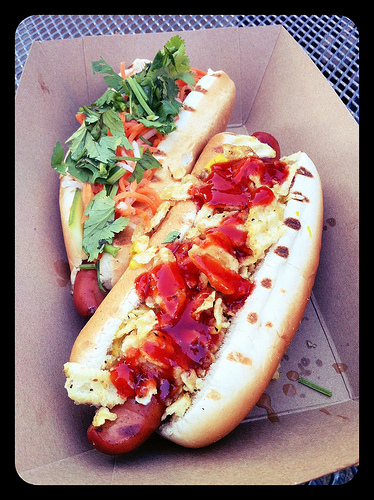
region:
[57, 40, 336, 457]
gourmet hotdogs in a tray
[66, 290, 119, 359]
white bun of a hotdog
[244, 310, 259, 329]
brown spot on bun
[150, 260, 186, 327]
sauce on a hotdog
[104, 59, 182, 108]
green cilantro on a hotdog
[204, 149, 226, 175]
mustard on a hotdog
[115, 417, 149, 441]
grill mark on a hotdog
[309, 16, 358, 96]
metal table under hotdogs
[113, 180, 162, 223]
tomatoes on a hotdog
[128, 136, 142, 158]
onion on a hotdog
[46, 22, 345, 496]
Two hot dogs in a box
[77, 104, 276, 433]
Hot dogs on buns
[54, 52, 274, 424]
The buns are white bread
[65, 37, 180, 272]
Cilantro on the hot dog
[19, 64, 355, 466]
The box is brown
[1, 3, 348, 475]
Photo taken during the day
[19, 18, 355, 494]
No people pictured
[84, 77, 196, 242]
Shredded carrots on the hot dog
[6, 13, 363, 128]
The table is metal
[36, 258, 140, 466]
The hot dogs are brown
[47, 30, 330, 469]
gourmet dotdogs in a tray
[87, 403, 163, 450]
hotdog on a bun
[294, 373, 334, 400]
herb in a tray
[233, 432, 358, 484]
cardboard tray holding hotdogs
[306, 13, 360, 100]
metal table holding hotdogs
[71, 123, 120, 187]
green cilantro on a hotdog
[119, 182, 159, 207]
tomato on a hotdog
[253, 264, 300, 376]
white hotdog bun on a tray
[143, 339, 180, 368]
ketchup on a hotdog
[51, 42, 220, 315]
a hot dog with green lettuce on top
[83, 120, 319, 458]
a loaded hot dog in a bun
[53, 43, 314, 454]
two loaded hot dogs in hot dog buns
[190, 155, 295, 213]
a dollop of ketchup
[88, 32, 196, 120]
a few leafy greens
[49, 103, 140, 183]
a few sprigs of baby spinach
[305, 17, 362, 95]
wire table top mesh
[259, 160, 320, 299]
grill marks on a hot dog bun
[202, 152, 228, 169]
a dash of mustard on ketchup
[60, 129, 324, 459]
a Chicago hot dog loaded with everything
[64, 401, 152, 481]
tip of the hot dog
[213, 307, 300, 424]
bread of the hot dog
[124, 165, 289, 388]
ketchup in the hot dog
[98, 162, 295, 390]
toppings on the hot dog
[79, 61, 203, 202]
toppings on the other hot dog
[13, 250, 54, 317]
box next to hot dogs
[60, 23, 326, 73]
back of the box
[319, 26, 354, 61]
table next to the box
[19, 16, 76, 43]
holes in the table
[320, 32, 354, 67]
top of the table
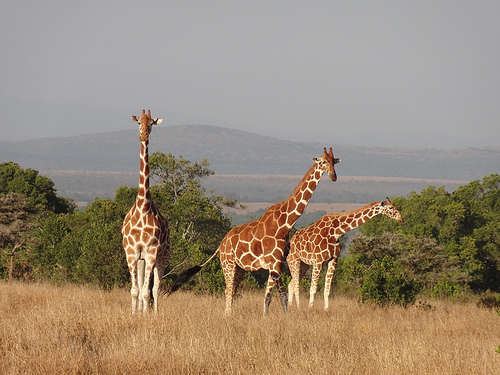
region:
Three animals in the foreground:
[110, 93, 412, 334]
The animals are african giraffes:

---

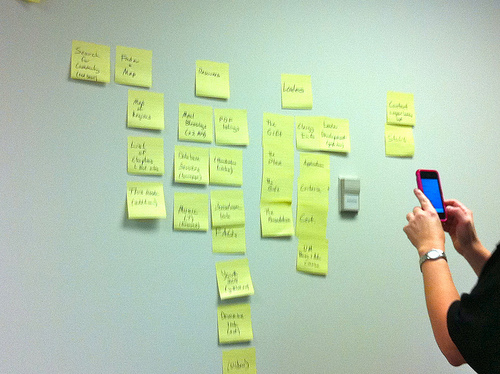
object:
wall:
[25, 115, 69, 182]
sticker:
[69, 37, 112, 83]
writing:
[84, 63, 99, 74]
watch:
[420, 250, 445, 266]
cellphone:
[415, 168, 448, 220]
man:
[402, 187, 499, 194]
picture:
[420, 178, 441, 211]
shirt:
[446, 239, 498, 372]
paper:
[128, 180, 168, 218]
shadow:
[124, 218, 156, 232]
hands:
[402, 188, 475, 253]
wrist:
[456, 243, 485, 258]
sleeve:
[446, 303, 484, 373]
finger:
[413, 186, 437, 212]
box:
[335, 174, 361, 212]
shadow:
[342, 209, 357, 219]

Problem details: Lay out the entries as a numbered list, leaving out blank lines, starting with the line containing "[233, 432, 358, 484]" and going on through the line containing "bread of the hot dog".

Reply:
1. [233, 432, 358, 484]
2. cardboard tray holding hotdogs
3. [306, 13, 360, 100]
4. metal table holding hotdogs
5. [71, 123, 120, 187]
6. green cilantro on a hotdog
7. [119, 182, 159, 207]
8. tomato on a hotdog
9. [253, 264, 300, 376]
10. white hotdog bun on a tray
11. [143, 339, 180, 368]
12. ketchup on a hotdog
13. [51, 42, 220, 315]
14. a hot dog with green lettuce on top
15. [83, 120, 319, 458]
16. a loaded hot dog in a bun
17. [53, 43, 314, 454]
18. two loaded hot dogs in hot dog buns
19. [190, 155, 295, 213]
20. a dollop of ketchup
21. [88, 32, 196, 120]
22. a few leafy greens
23. [49, 103, 140, 183]
24. a few sprigs of baby spinach
25. [305, 17, 362, 95]
26. wire table top mesh
27. [259, 160, 320, 299]
28. grill marks on a hot dog bun
29. [202, 152, 228, 169]
30. a dash of mustard on ketchup
31. [60, 129, 324, 459]
32. a Chicago hot dog loaded with everything
33. [64, 401, 152, 481]
34. tip of the hot dog
35. [213, 307, 300, 424]
36. bread of the hot dog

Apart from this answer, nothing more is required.